I don't know if this topic has probably been already beat to death, or is otherwise not very interesting or relevant here, but alas...

it is a question though what is the "ideal" level of abstraction (and "generality") in a VM.


for example, "LLVM" is fairly low level (using a statically-typed SSA-form as an IR, and IIRC a partially-decomposed type-system). the JVM is a little higher level, being a statically-typed stack machine (using "primitive" types for stack elements and operations), with an abstracted notion of in-memory class layout; MSIL/CIL is a little higher still, abstracting the types out of the stack elements (all operations work against inferred types, and unlike the JVM there is no notion of "long and double take 2 stack slots", ...).

both the JVM and MSIL tend to declare types "from the POV of their point of use", rather than from their point of declaration. hence, the "load" or "call" operations directly reference a location giving the type of the variable.

similarly, things like loads / stores / method-calls/dispatching / ... are resolved prior to emitting the bytecode.


in my VMs, I have tended to leave the types "at the point of declaration", hence all the general load/store/call operations "merely" link to a symbolic-reference.

one of my attempts (this VM never got fully implemented) would have attempted to pre-resolve all scoping (like in the JVM or .NET, but ran into problems WRT a complex scoping model), but I have not generally done this.

my current VM only does so for the lexical scope, which is treated conceptually as a stack: all variable declarations are "pushed" to the lexical environment, and "popped" when a given frame exits; technically, function arguments are pushed in left-to-right order, meaning that (counter-intuitively) their index numbers are reverse of their argument position; unlike in JBC or MSIL, the index does not directly reference a declared variables' declaration, merely its relative stack position, hence it is also needed to "infer" the declaration; note that it being (conceptually) a stack also does not imply it is physically also represented as a stack.

hence, in the above case, the bytecode not too far removed from the source code.


I guess one can argue, that as one moves up the abstraction layer, then the amount of work needed in making the VM becomes larger (it deals with far more semantics issues, and is arguably more specific to the particular languages in use, ...).

I suspect it is much less clear cut than this though, for example, targeting a dynamic-language (such as Scheme or JavaScript) to a VM such as LLVM or JBC (pre JDK7) essentially requires implementing much of the VM within the VM, and may ultimately reduce how effectively the VM can optimize the code (rather than merely dealing with the construct, now the first VM also has to deal with how the second VM's constructs were implemented on top of the first VM).

a secondary issue is when the restrictions of such a VM (particularly the JVM) impede what can be effectively expressed within the VM, running counter to the notion that higher abstraction necessarily equates to greater semantic restrictions.


the few cases where I can think of where the argument does make a difference include:

the behavior of variable scoping (mostly moot for JVM, which pretty much hard-codes this); the effects of declaration modifiers (moot regarding JVM and .NET, which manage modifiers internally).

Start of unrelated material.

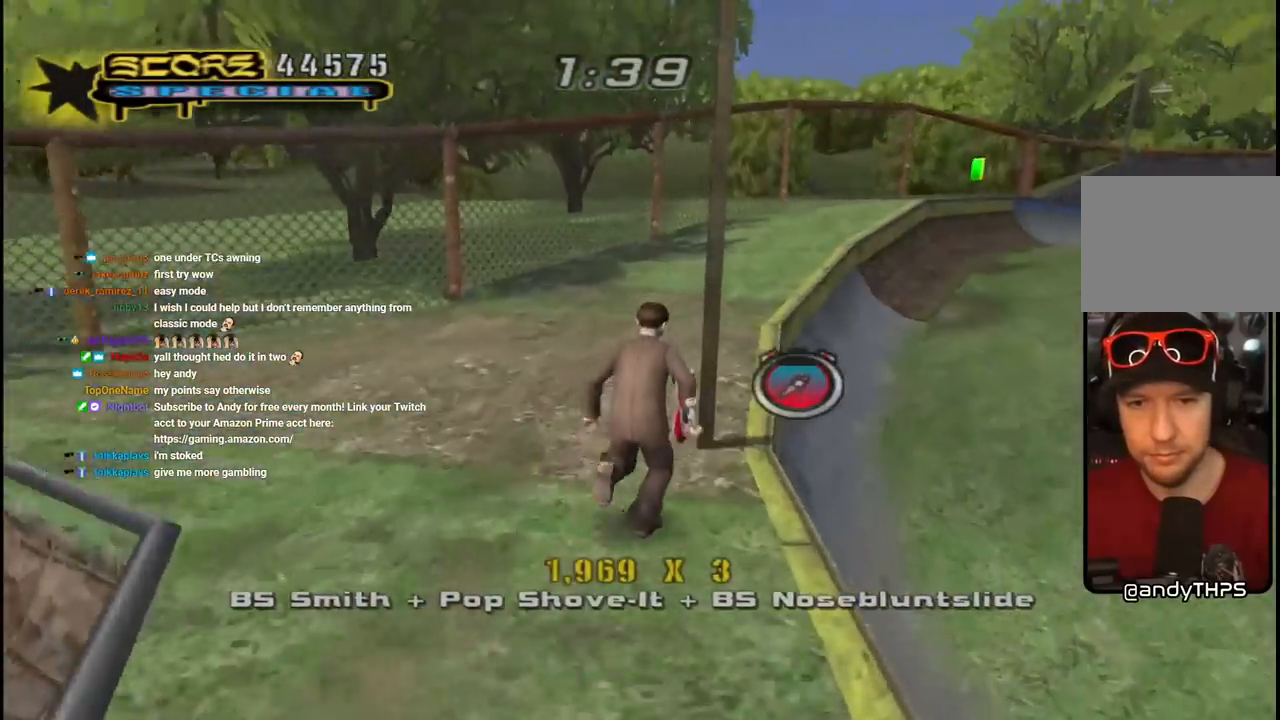
{"buttons": ["CROSS", "DPAD_DOWN", "DPAD_RIGHT"], "left_stick": "center", "right_stick": "center", "events": [[100, "L1", "down"], [133, "R1", "down"], [267, "R1", "up"], [283, "L1", "up"], [317, "DPAD_UP", "up"], [383, "DPAD_UP", "down"], [417, "DPAD_RIGHT", "down"], [433, "DPAD_UP", "up"], [467, "DPAD_DOWN", "down"]]}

the "shape" of the type-system and numeric tower (likewise as the above, although neither "enforces" a particular type-system, neither gives much room for it to be effectively done much differently, likewise in LLVM and ASM one is confined to whatever is provided by the HW).

the behavior of specific operators as applied to specific types. this may be a merit of the JVM and .NET arguably vs my own VMs, since both VMs only perform operations directly against primitive types, the behavior of mixed-type cases is de-facto left to the language and compiler, this may be ultimately a moot point, as manual type-coercion or scope-qualified operator overloading could achieve the same ends. similarly, a high-level VM could also (simply) discard the notion of built-in/hard-coded operator+type semantics, and instead expect the compiled code to either overload operators or import a namespace containing the desired semantics (say, built-in or library-supplied overloaded operators). more-so, unlike the JVM and .NET strategies, this does not mandate the need for static typing (prior to emitting bytecode) in order to achieve language-specific type-semantics.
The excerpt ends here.